Yeah, but that use case is the least convincing to me. We can do pretty much what you describe below (with the minor variation that it has to be an external plugin) and generally, the replacement of plugins has historically not played much of a role. For all practical intents and purposes it seems safer to subclass/switch the primitives in the image instead of replacing the plugin.
Another case, is when you want to overlook some activity by installing a proxy which will log all calls to some functions.
Yes, I could see doing that for debugging/auditing/tracing/profiling purposes. That's definitely a more interesting use case.
Third case:
Smalltalk unloadModule: 'UnwantedStuff'.
if there another hideous plugin (or VM) which using ioLoadFunctionFrom(), it would be very hard to prevent from loading it again :)
I don't get this use case. Can you elaborate?
Another one, as variant of first case (OldBlt/NewBlt), suppose you have module 'fooBar' which using functionality of some 'defaultFoo' module. But as well, you have a 'highEndFoo' module, loaded as well which having same interface as defaultFoo, but slightly different implementation:
Smalltalk lowerCPUUsage: bool bool ifTrue: [ HighEndFoo deactivate ] ifFalse: [ HighEndFoo reactivate ]
Note, that here, #deactivate wont lead to unloading a module. It stays in memory, ready to be used later, but simply rerouting things back to 'defaultFoo'.
Again, I find this particular use case not very convincing. In a situation like the above I would prefer having two classes in the image referring to the plugins explicitly and have my code use whichever it finds appropriate - because in this case you can run both the low-end as well as the high-end side-by-side and code won't stomp on each other by one deciding it wants to use the low-end and the other one deciding to use the high-end version.
I'm not saying that there's much pressing need in such use cases. But these 3 functions will give us more flexibility , security and modularity.

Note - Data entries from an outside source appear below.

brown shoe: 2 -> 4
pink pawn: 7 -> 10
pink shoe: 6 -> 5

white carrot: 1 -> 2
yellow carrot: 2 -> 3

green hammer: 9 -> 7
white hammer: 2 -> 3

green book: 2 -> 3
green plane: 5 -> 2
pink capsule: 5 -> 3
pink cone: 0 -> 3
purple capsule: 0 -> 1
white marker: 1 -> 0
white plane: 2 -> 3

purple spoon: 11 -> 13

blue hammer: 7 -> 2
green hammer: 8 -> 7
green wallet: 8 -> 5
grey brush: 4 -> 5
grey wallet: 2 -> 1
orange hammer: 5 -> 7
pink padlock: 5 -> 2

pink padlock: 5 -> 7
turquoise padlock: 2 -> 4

How so? More flexibility, yes probably. More security? Most definitely not - plugins run at a trusted level already so an evil plugin can do bad things and nothing of what you're describing will prevent that. Modularity I'd say is arguable; but given how badly Smalltalk fares with a flat global namespace I'd say that you'll be hard pressed to explain how using a single flat namespace is an improvement over a per-plugin namespace ;-)
To be fair , i'd make all plugins to export only single function, like setInterpreter(), which then tells VM what things it wants to expose. Currently, all plugins exposing functions and primitives in static manner - and have no control at run time what to expose or not. But that's another story :)
Well, actually it's intrinsically related. Part of that story is that plugins use dlopen/dlsym for the lookup from an external plugin. It's because of that that the exports have to be static. So in order to make this dynamic you would have to have a single entry exporting it.